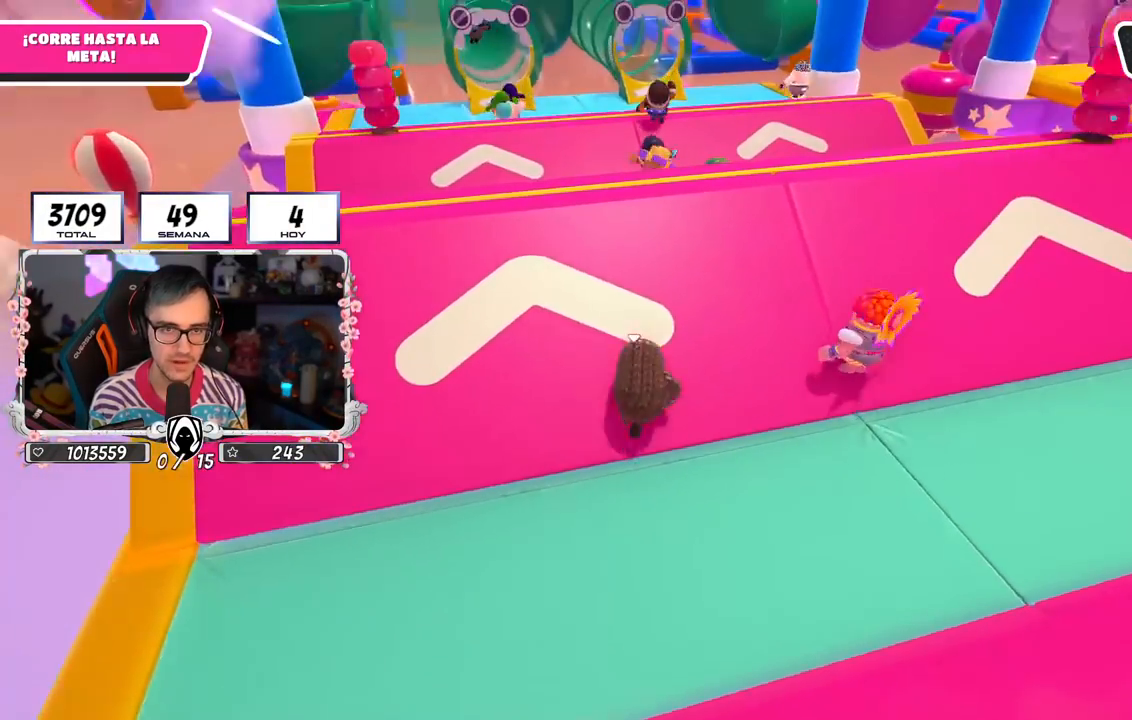
{"buttons": [], "left_stick": "up", "right_stick": "center", "events": [[167, "left_stick", "up"]]}
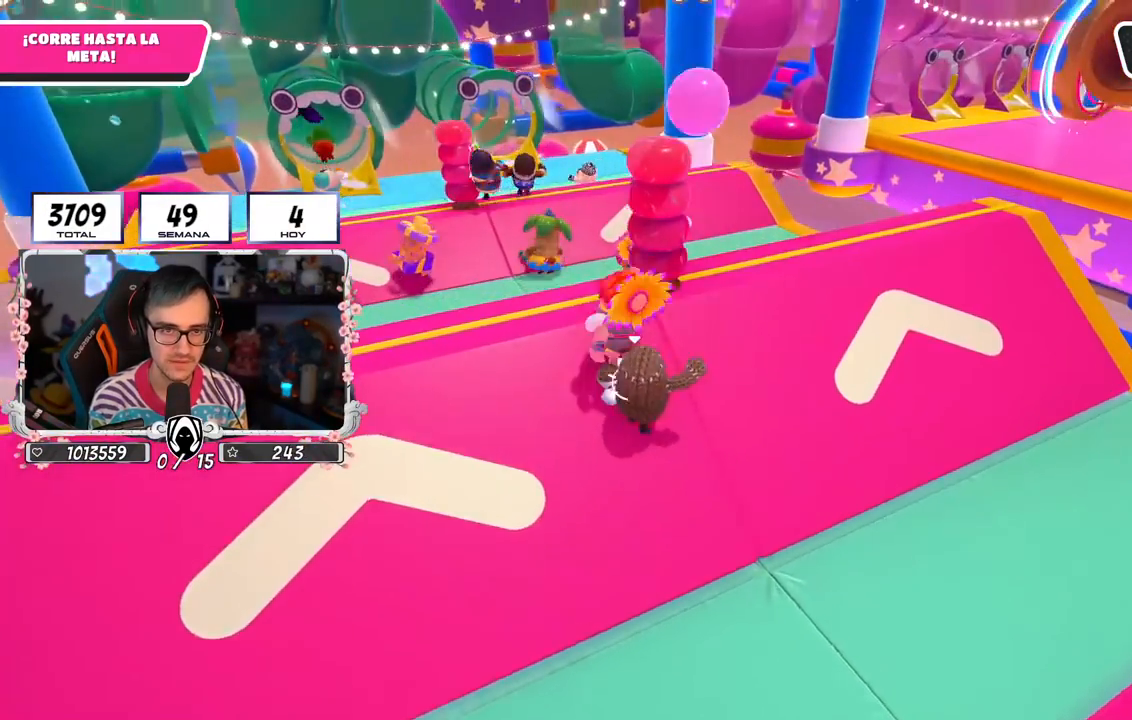
{"buttons": [], "left_stick": "up", "right_stick": "center", "events": [[17, "right_stick", "down-left"], [433, "right_stick", "center"]]}
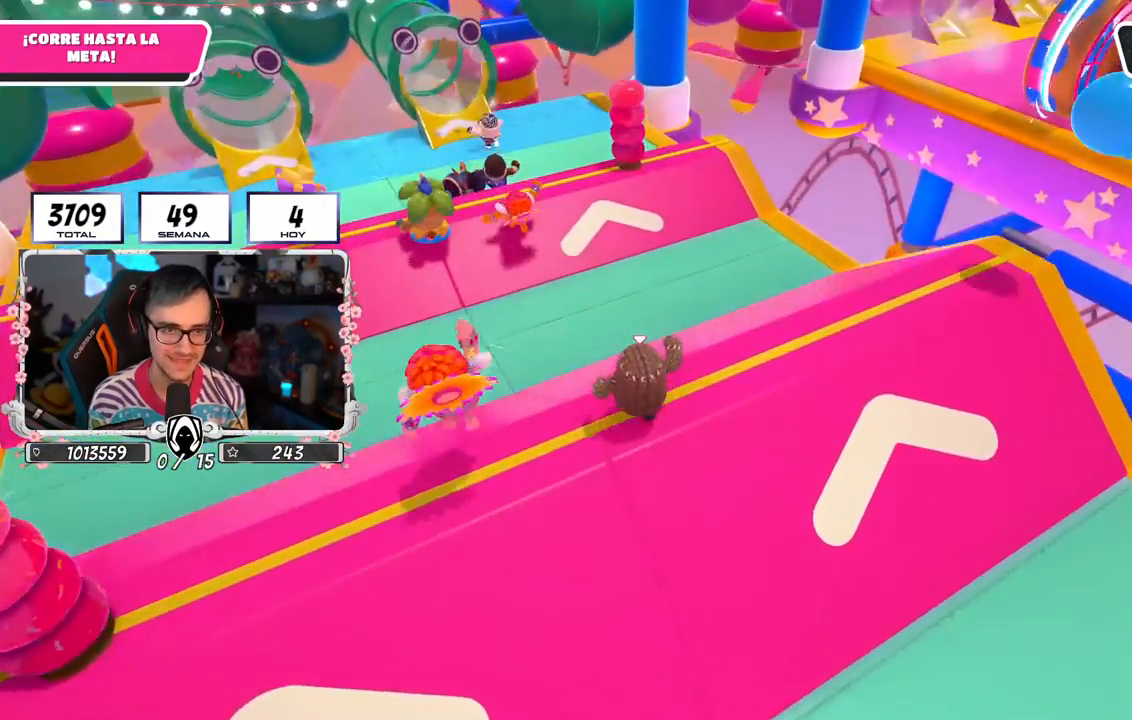
{"buttons": [], "left_stick": "up", "right_stick": "left", "events": [[50, "CROSS", "down"], [233, "CROSS", "up"], [367, "right_stick", "left"]]}
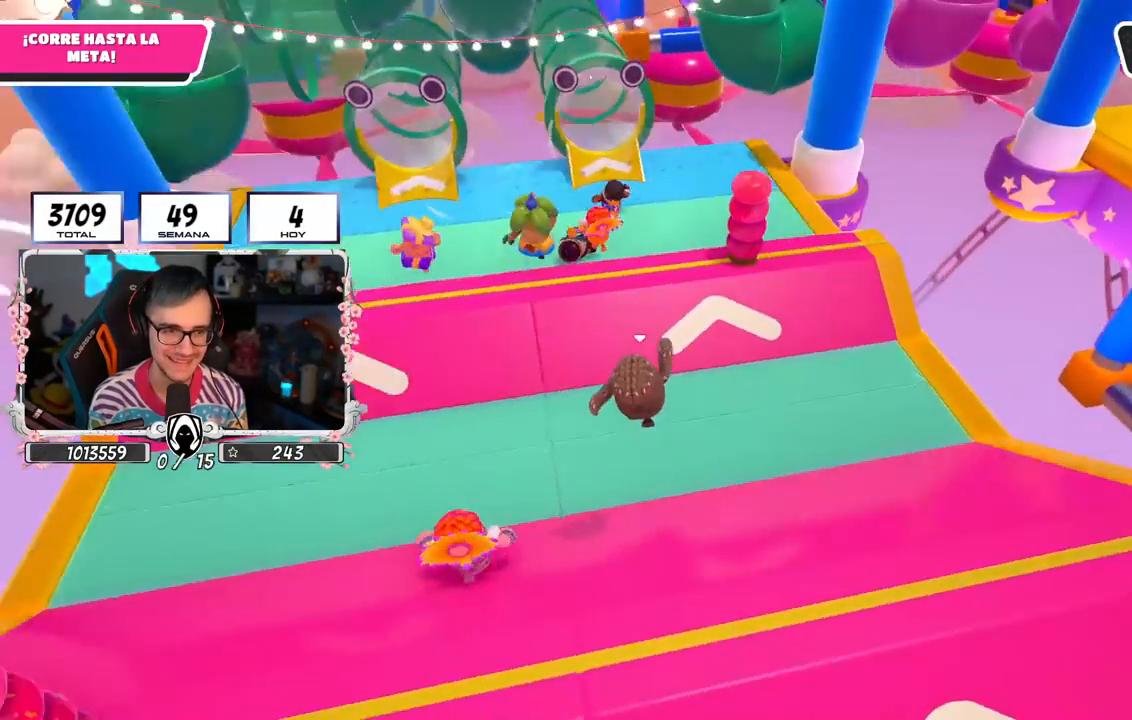
{"buttons": [], "left_stick": "up", "right_stick": "center", "events": [[17, "right_stick", "center"]]}
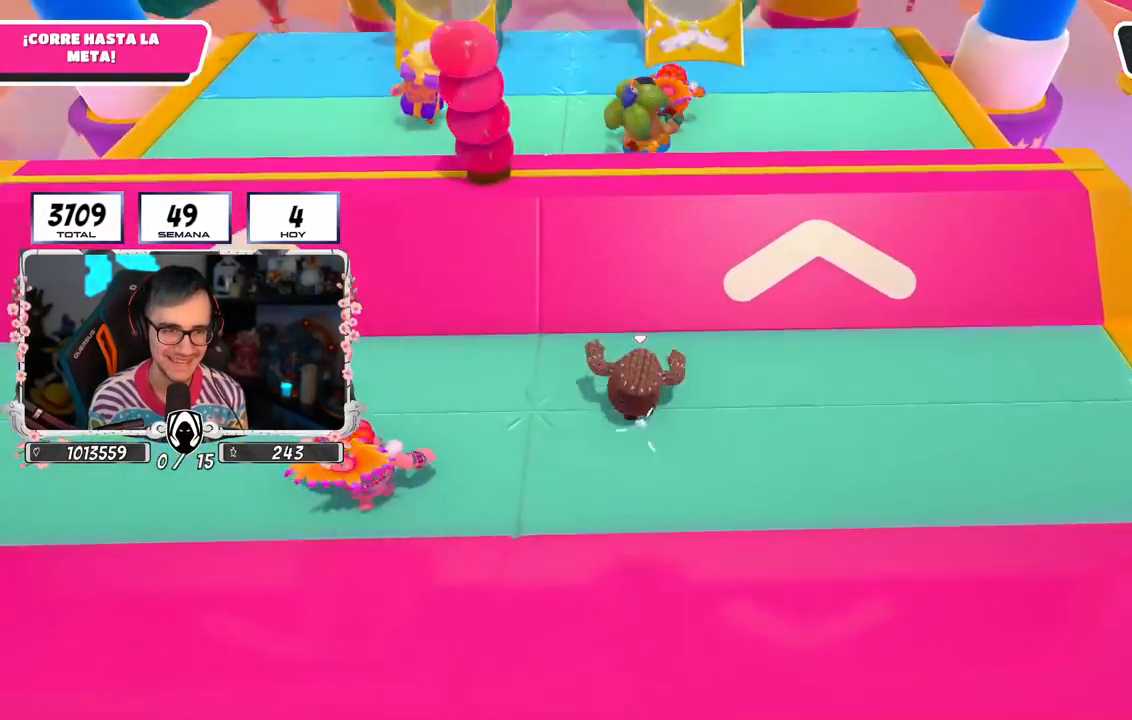
{"buttons": [], "left_stick": "up", "right_stick": "center", "events": [[100, "CROSS", "down"], [350, "CROSS", "up"]]}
------------------------------------------------------------
> EXERCISE DESCRIPTION: Where a line above contains the word "CROSS", show that line.

> OUTPUT OF THE EXERCISE:
{"buttons": [], "left_stick": "up", "right_stick": "left", "events": [[50, "CROSS", "down"], [233, "CROSS", "up"], [367, "right_stick", "left"]]}
{"buttons": [], "left_stick": "up", "right_stick": "center", "events": [[100, "CROSS", "down"], [350, "CROSS", "up"]]}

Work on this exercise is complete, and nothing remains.